与此同时,当丹珍看到穆天宁的脸时,也呆愣在了当场。
“肖九?”
“你是谁?”
两人异口同声质疑着对方,眼睛一个瞪得比一个大。
丹珍还有些不敢相信眼前看到的,大红的喜袍映着她白嫩的脸颊,她掀开凤冠下遮在面前的珠帘,当真真切切地看到眼前的穆天宁时,才确信自己真的上当受骗了。
“你是谁?”
她指着穆天宁,眼前的男人生得白白净净,眉眼虽然俊俏,但与肖九那种阳刚的男子气概相去甚远,
“这是怎么回事?我要嫁的人是肖九,是穆天宁!”
见丹珍旁若无人地叫喊着、质问着,完全不把他这个太子放在眼里,穆天宁怎么能让?何况他也是满腹疑问,这可是在他的地盘上,怎么容得她撒野?

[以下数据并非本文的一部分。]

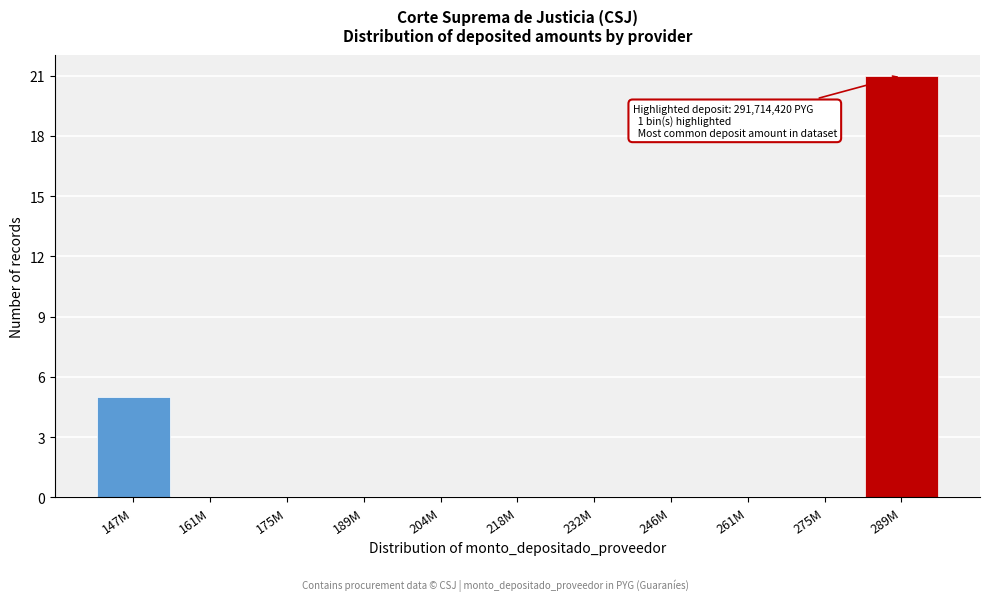

Reading left to right, extract all data points from this chart.

147M=5	161M=0	175M=0	189M=0	204M=0	218M=0	232M=0	246M=0	261M=0	275M=0	289M=21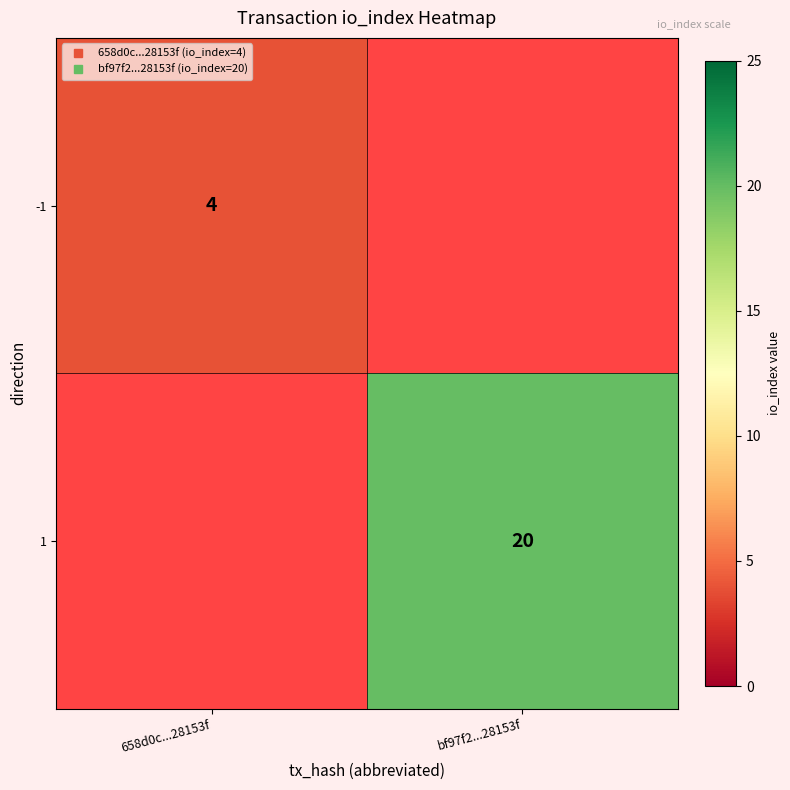

How many values in 1 are above zero?

1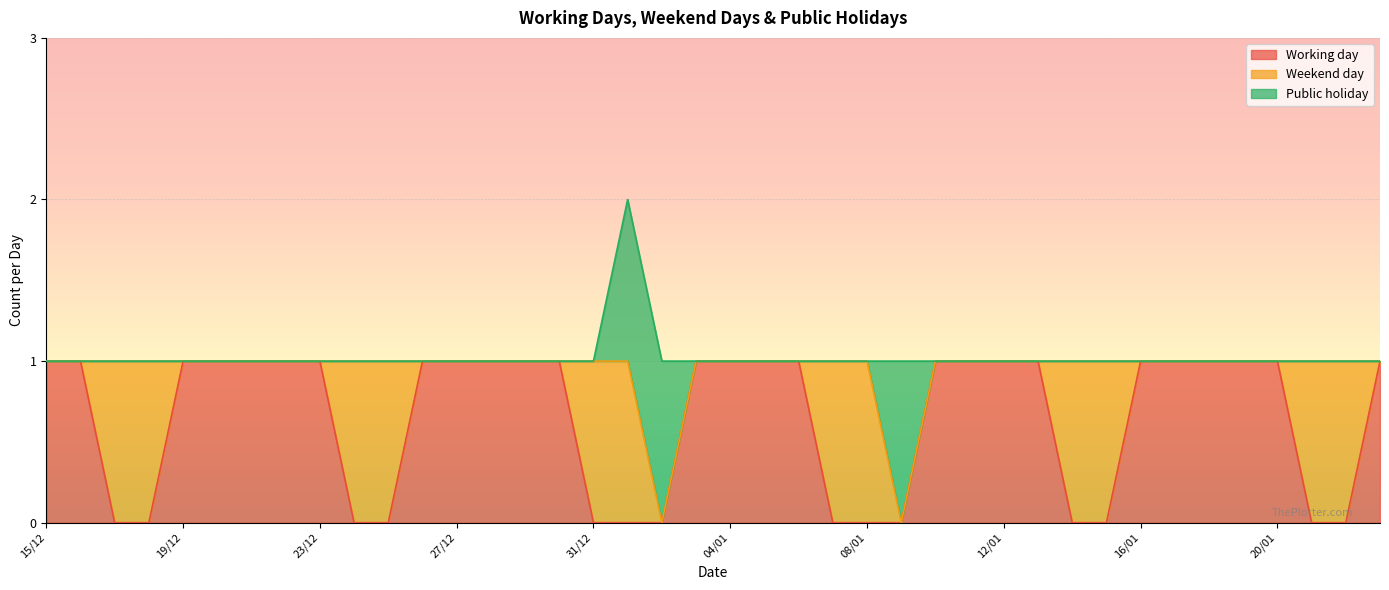

Reading left to right, transcribe all the data shown in this chart.

Working day: 1	1	0	0	1	1	1	1	1	0	0	1	1	1	1	1	0	0	0	1	1	1	1	0	0	0	1	1	1	1	0	0	1	1	1	1	1	0	0	1
Weekend day: 0	0	1	1	0	0	0	0	0	1	1	0	0	0	0	0	1	1	0	0	0	0	0	1	1	0	0	0	0	0	1	1	0	0	0	0	0	1	1	0
Public holiday: 0	0	0	0	0	0	0	0	0	0	0	0	0	0	0	0	0	1	1	0	0	0	0	0	0	1	0	0	0	0	0	0	0	0	0	0	0	0	0	0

眼前的女子长相娇俏,尤其那一双眼睛,眼梢往上吊着,带着凌厉之色,一看就不是个善茬,怪不得人人说她骄纵任性、脾气古怪,看来果真如此。
穆天宁眉梢一挑,腾地一下从喜床上跳了下来,站在床边嘲弄的道:
“我是谁?”
他冷笑一声,
“睁大你的眼睛看清楚,我就是你口中说的穆天宁,瓦倪国的太子殿下,如若不信,你大可以去国主面前问个明白!倒是你,口口声声叫着肖九,作为本太子的新婚妃子,我倒要问问你,肖九是谁?”
从来没有人敢当面质问她,穆天宁是第一个!就算是她的王兄们、就算是肖九,也向来对她宽容有礼、敬重有加。
穆天宁瞬间挑起了她的战斗欲,她丝毫不让,摘掉凤冠扔在床榻上,直接在床榻上就站了起来,居高临下俯视着穆天宁,指着他叫道:
“你胆子不小啊,居然敢这么跟我说话?好,我现在就告诉你肖九是谁,他是我心爱的男人!我要嫁的人是他,不是你!”
穆天宁的眉头先是拢了拢,随后便舒展开来,哈哈大笑起来。
他笑得很大声,前仰后合,笑得整个房间里的人都毛骨悚然,不知道他在笑什么。
就连丹珍都莫名地提心吊胆:
“你、你笑什么?有什么好笑的?”
穆天宁笑够了,看着她道:
“如果我没听错,你刚才的话是这么说的,你说你要嫁的人是肖九、是穆天宁!肖九是谁我不知道,可穆天宁是我,这件事是毋庸置疑的。难不成你原本是打算把自己劈成两半,一半嫁给那个叫肖九的,另一半是打算嫁给我的?”
“你……”
丹珍被问得脸一阵红一阵白,她到现在还没弄清楚是什么状况。
瓦倪国的使节来求亲,她明明听到她要嫁的人是瓦倪国的太子穆天宁,而那天在北江边,有两个曾经被肖九救下的人告诉她,肖九不叫肖九,他就叫穆天宁,因此她认为肖九是怕被人知道了真实身份,所以才在斯南隐姓埋名,瞒着所有人疗伤。
在她听到使节报上穆天宁的姓名时,她想都没想就从父王的后殿冲了出来,一口答应下来要嫁给穆天宁,因为她心里想的是,原来肖九之所以不辞而别,是憋着为了给她一个惊喜。
可她没想到,眼前的男人居然不是肖九,可他却声称自己是穆天宁,根本不知道肖九是何方神圣,这又是怎么回事?